Speaking of The Snake and the Crab in Ancient Greece was the equivalent of the modern idiom, 'Pot calling the kettle black'. A fable attributed to Aesop was eventually created about the two creatures and later still yet another fable concerning a crab and its offspring was developed to make the same point.

==The fables and their origin==
The first known mention of the snake and the crab is found in a drinking song dating from the late 6th or early 5th century BCE:
The crab spoke thus,
seizing the snake in its claws,
'One's comrade should be straight
and not think crooked thoughts.'
Since the movement of both creatures is far from direct, this is as much as to say that the pot should not call the kettle black.

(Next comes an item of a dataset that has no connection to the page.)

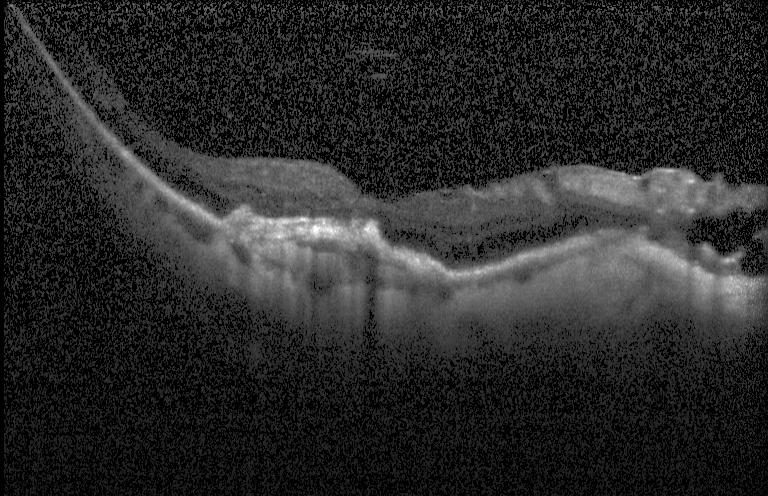 Macular OCT: CNV.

A later fable, attributed to Aesop and numbered 196 in the Perry Index, relates that the two were once friends. When the snake ignored the crab's advice to lead an honest life, it was killed by the crab. The snake then became rigid and the crab commented that if it had done so earlier it need not have died. The story only appeared in Greek sources until it was included in European collections of the fables during the Renaissance. In England it was recorded by Roger L'Estrange and Samuel Croxall. These portray the crab as honest and plain dealing, drawing the moral that one should be straightforward in behaviour and beware of friendship with those who are not. The story had therefore travelled a long way from being an illustration of hypocritical behaviour.

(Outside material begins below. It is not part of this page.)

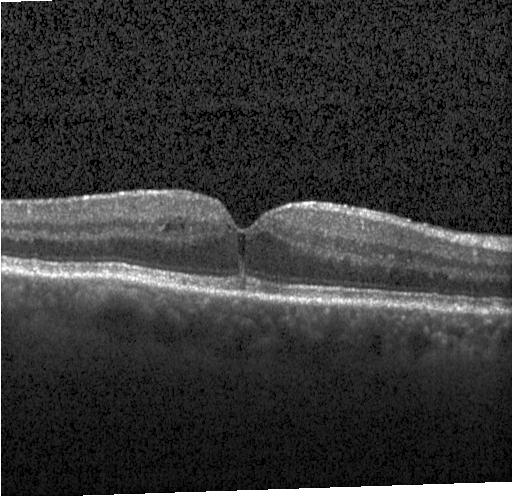
OCT line scan
This B-scan demonstrates DME.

==The crab and her daughter==
Scholars believe that the fable of "The Two Crabs", alternatively known as "The Young Crab and its Mother" (Perry Index 322), also derives from the original Greek idiom. In this version, a young crab is told to walk straight by its mother and asks for a demonstration of how that is done. The story, recorded by Babrius and Aphthonius of Antioch in Greek and by Avianus in Latin, was taken up by William Caxton and later made the subject of new Latin poems by the German Renaissance poets Hieronymus Osius (1564) and Caspar Barth (1612). It is given the moral that those who teach should first set a good example, which at least preserves the bite of the Greek original. In the following century, La Fontaine's Fables subtly subvert the story. He titles it L'écrevisse et sa fille (The lobster and her daughter, XII.10) but begins with a eulogy of political deviousness:
The wise, sometimes, as lobsters do,
To gain their ends back foremost go.
It is the rower's art...
before telling a fable of a mere five lines out of a total of thirty. The mother instructs her daughter to be straightforward and is answered by an appeal to the force of example, of which the ironical La Fontaine approves.

==Artistic use==
Illustrations in fable collections before the 19th century generally portrayed two crabs (or cuttlefish) together on a sandy shore. Vincent van Gogh's painting of Two Crabs is visually much the same, although the National Gallery speculates that it might "probably" be an imitation of a Japanese woodblock print by Hokusai. An alternative source of inspiration is the fable titled "Moeder en dochter krab" (Mother and daughter crab) in Dutch editions of Aesop's fables. Certainly it was from Aesop that the artist Edward Bawden got the idea for his 1956 coloured linocut of "An old crab and a young crab".

There have also been a few musical treatments of the fable, including Mabel Wood Hill's setting for piano and voice in Aesop's Fables Interpreted Through Music (1920) and in Edward Hughes Songs from Aesop's fables for children's voices and piano (1965). The earlier fable was also set in German by Andre Asriel as Die Schlange und der Krebs for mixed a cappella voices as part of his 6 Fabeln nach Aesop in 1972.